For a moment, they gazed at each other, everything else forgotten as they shared the miracle their love had created.

“Until now, I never really thought of it as a baby,” Brandy confessed. “I mean, I knew it was there, that I was pregnant, but now…” She shrugged. “I can’t explain it.”

“I love you, Brandy,” J.T. said, and leaning forward, he kissed her gently, then gathered her into his arms.

She snuggled against him, her heart swelling with tenderness for J.T.. This was a moment she would never forget.

“I want you to do something for me, Brandy love.”

“Anything.”

“When I’m gone, I want you to find someone else.”

“No!” She sat up and stared at him. “How can you even suggest such a thing?”

Pain knifed through him at the thought of another man holding her, raising his son, yet he could not abide the thought of Brandy being left alone when he was gone, of having to go to work to support their child.

“Hear me out,” he said. “I don’t want my son growing up like I did. I want our child to have a mother who’s there for him when he needs her, and a father to look up to. A place to call home.”

“J.T…” She clung to him, not wanting to think of the future, or of a life without him.

“Please, Brandy. You’re a young, beautiful woman. You can’t spend the rest of your life alone. It’s not right. Not for you. Not for our child. Promise me.”

“I can’t. Don’t ask me.”

“Please, Brandy. For me?”

She buried her face in the hollow of his shoulder. How could he ask this of her? How could she refuse? “I’ll try.”

He took a deep breath, inhaling her fragrance, loving the way she felt in his arms. She would never belong to another man the way she belonged to him. The thought pleased him even as it brought him pain.

He held her in his arms long after she had fallen asleep, reluctant to let her go. He ran his fingertips lightly over her hair, along her neck, over the slight swell of her belly. She had never been more beautiful. He had never loved her more.

He felt the baby stir beneath his hand, and as the first rays of the sun brightened the East, J.T. offered a silent prayer to
Wakan Tanka
, begging the Great Spirit to watch over his wife and child when he was gone.

* * * * *

Three days later, just before dawn, J.T. left the village to go hunting with Tatanka Sapa and Nape Luta. He hadn’t wanted to leave Brandy, but she had insisted that he go.

“You need to get out, J.T.,” she had said, helping him into the buffalo robe coat she had made for him. “You’ve been cooped up in here too long. It’ll be good for you to spend a little time bonding with the boys.”

J.T. lifted one inquisitive brow. “Bonding with the boys?”

“It’s a modern expression. Now go on, get out of here.”

She’d been right, J.T. mused as he rode over the countryside. He had needed to get out, to spend some time “bonding with the boys”.

While riding, they spoke of the battle that was sure to come, of the seemingly endless wave of whites pouring into Lakota land, of treaties made and broken.

“The
wasichu
have no honor,” Nape Luta said, his voice filled with scorn. “They make promises they do not keep.”

Tatanka Sapa nodded in agreement. “They have broken every treaty. Not long ago, they promised that the
Paha Sapa
would be ours so long as the grass grows and the water flows.” He made a sound of disgust deep in his throat. “Already the treaty has been broken.”

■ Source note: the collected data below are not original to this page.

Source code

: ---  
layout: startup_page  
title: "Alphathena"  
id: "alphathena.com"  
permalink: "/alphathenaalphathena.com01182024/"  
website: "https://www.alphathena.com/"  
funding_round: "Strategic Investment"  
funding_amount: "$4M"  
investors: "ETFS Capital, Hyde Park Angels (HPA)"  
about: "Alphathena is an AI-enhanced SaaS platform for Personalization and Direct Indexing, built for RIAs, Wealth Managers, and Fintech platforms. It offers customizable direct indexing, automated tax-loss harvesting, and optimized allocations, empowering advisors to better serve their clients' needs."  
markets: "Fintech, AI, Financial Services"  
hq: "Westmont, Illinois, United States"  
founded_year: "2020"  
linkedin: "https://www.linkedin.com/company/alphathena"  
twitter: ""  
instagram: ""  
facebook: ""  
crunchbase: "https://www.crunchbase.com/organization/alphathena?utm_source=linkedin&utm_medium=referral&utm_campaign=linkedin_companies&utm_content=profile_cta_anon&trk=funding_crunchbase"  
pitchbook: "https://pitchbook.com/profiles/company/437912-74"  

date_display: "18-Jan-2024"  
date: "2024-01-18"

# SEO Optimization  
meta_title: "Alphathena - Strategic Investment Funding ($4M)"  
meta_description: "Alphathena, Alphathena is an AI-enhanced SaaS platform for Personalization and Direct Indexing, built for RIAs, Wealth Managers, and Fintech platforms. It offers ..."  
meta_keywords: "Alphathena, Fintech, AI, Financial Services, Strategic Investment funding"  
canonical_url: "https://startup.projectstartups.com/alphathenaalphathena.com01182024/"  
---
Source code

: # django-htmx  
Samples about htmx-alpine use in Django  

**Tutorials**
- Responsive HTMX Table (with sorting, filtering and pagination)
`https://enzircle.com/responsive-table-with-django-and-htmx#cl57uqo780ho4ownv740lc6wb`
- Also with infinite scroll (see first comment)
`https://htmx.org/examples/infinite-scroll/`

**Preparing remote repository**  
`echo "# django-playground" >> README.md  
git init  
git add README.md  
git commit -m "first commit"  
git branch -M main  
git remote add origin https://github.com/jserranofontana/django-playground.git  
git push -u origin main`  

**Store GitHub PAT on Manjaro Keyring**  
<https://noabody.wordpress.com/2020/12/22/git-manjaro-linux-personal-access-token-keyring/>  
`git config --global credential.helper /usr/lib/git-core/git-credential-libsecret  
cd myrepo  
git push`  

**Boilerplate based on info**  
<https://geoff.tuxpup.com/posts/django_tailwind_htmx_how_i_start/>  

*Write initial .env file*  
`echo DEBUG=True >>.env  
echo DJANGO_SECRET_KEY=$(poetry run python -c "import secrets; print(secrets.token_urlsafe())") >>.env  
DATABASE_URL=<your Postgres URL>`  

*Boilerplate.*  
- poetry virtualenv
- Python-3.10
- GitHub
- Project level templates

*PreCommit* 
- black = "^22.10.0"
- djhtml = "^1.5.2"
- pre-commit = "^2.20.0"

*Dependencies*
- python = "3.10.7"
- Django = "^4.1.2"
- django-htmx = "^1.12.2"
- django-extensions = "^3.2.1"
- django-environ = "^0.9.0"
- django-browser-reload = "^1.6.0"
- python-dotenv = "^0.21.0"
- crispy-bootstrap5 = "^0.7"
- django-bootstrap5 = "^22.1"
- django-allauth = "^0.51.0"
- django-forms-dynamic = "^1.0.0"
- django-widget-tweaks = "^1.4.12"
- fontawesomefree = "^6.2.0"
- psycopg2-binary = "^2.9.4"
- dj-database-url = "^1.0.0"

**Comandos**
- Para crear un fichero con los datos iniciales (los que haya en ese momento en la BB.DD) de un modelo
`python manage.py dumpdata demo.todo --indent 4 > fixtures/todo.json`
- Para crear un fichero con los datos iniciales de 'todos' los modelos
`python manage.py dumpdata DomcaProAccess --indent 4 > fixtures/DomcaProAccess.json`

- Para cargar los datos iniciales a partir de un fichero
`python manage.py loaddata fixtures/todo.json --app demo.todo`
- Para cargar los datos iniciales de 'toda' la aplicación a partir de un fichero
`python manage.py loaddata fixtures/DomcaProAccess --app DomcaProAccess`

J.T. wished he could argue with his friends, but he knew they were right. There was no way to keep the whites out of the Black Hills, not now when Custer had discovered gold at French Creek. At first, the Army had made an attempt to turn the miners away, but Sheridan had soon given up the fight as futile. In retaliation, the Indians had began marauding settlements again, which had given the gold miners and adventurers an excuse to strike back.